The Washington Post (9/1, Barnes, Marimow, Wax-Thibodeaux, Kitchener) reports, “Because the court did not act earlier in the day, the law already had taken effect, and clinics in Texas said they had stopped providing abortions starting at six weeks after a woman’s last period.” The ban “relies on private citizens to sue people who help women” seeking access to clinical care.

The AP (9/1, Sherman, Gresko, Weber) reports that “the American Medical Association said it was deeply disturbed by ‘this egregious law’ and disappointed by the Supreme Court’s inaction. The law ‘not only bans virtually all abortions in the state, but it interferes in the patient-physician relationship and places bounties on physicians and health care workers simply for delivering care,’ said a statement from” AMA President Gerald E. Harmon, M.D.

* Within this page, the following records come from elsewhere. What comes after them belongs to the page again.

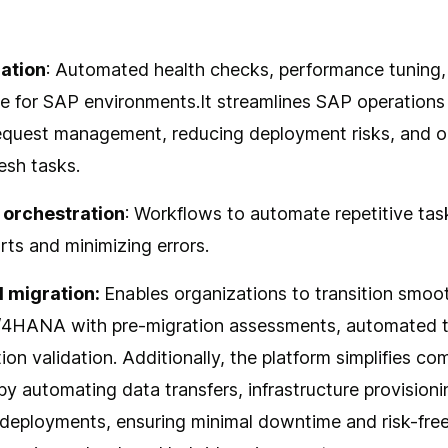
ation
: Automated health checks, performance tuning
e for SAP environments.It streamlines SAP operation
equest management, reducing deployment risks, and o
esh tasks.
 orchestration
: Workflows to automate repetitive tas
rts and minimizing errors.
 migration:
Enables organizations to transition smoo
/4HANA with pre-migration assessments, automated t
ion validation. Additionally, the platform simplifies co
by automating data transfers, infrastructure provisioni
 deployments, ensuring minimal downtime and risk-free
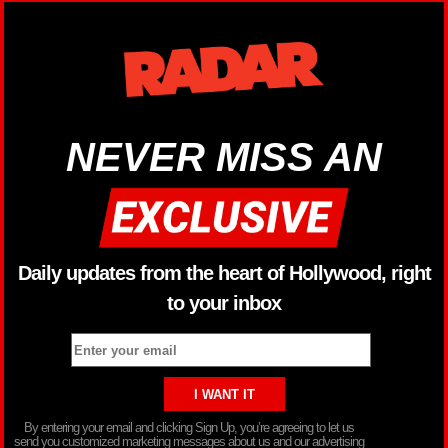
NEVER MISS AN
Daily updates from the heart of Hollywood, right
to your inbox
By entering your email and clicking Sign Up, you’re agreeing to let us
send you customized marketing messages about us and our advertising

Editor’s Note: Read the full statement from AMA President Gerald E. Harmon, M.D. on Texas SB8.

The New York Times (9/2, Richtel) reports that during the pandemic, “drug-resistant infections have increased in hospitals.” The trend, reported on Thursday by the CDC and also published in the journal Infection Control & Hospital Epidemiology, “came about in part because drug-resistant bacteria thrived on reused protective equipment, intravenous lines and medical equipment like ventilators.” During the last three months of 2020, “drug-resistant bloodstream infections at hospitals rose 47%...compared to the same period a year earlier.” Similar findings “showed up with regard to infections traced to ventilators, which rose 45% in the fourth quarter of 2020 over the previous year.”

According to Bloomberg (9/2, Tozzi), “four types of health-care infections commonly tracked as core measures of hospital quality increased significantly in 2020, compared with what would have been expected based on prior years’ rates,” according to the CDC data. However, “two other types of infections, associated with surgical sites and an illness known as C. diff, didn’t increase.”

Modern Healthcare (9/2, Devereaux, Subscription Publication) reports, “The study attributes the steady rate of surgical-site infections to hospitals performing fewer elective surgeries and mostly conducting them in operating rooms with infection control processes that were separate from COVID-19 wards.”